这几日的韦柳堂,每天只吃一顿,而每一顿所吃的,不是大鱼大肉,而是几个生硬的馒头。
一旁的苏清露看着韦柳堂之样,心里是一天比一天的担心,毕竟这样一日只吃一顿的饮食来说,对身子可是受很大影响的。
可见着暗恋之人韦柳堂如此,自己又知晓劝是劝不动的,便亦跟着一起少吃了起来,多余的用来救助那些饿得实在是生不如死之百姓。
此时,苏清露赶着马车,突然问了起来。
“少爷!这次赈灾粮食到了,延安府的百姓们是不是就不再挨饿了?”
韦柳堂一听后,心里亦是高兴,道:“是啊,这赈灾之粮一到,百姓们便能吃上顿温饱之饭了。”
听到这赈灾粮食一到,韦柳堂甚至比这些百姓们还要高兴。
让韦柳堂之所以高兴的是,有了这赈灾粮食自己连同百姓们便不再受苦了。
忍受着颠簸之路,韦柳堂突然问了起来。
“清露啊,可是到了延安府了?”
苏清露一边赶着马车,一边回过头来,道:“回少爷,快到了。”
“好。
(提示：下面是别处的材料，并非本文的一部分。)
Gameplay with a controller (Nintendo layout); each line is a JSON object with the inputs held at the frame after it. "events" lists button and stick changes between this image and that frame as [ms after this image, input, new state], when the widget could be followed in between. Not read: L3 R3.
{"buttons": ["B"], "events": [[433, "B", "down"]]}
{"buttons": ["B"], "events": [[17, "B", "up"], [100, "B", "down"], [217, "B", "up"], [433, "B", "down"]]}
”
接着,再一段颠簸之路,这马车方才停稳了起来。
韦柳堂掀开车帘,到处望望后,方才从马车中走了出来。
一走出来,便瞧见姚知府等官员出来迎接了。
“韦侍郎,几日不见,这身子似乎瘦了许多啊。”姚知府道。
韦柳堂笑了笑,道:“瘦了不要紧,只要百姓们能不再挨饿,便是最好的。”
“对了,姚知府,这赈灾之粮可否到了?”
姚知县微微一笑,道:“应该快到了。”
话一说完,便听见几匹劳累之马的声音传来。
闻见声后,韦柳堂与其他官员一同,满脸笑容的朝着那行驶而来的马车而看去。
瞧见,有好几辆马车,马车前有马夫,周围还有好几位官兵,兴许是保护这些粮食的。
看着救命之粮的到来,韦柳堂满脸笑容。
当这些马车行驶至府衙门前时,这些马车方才停稳了下来。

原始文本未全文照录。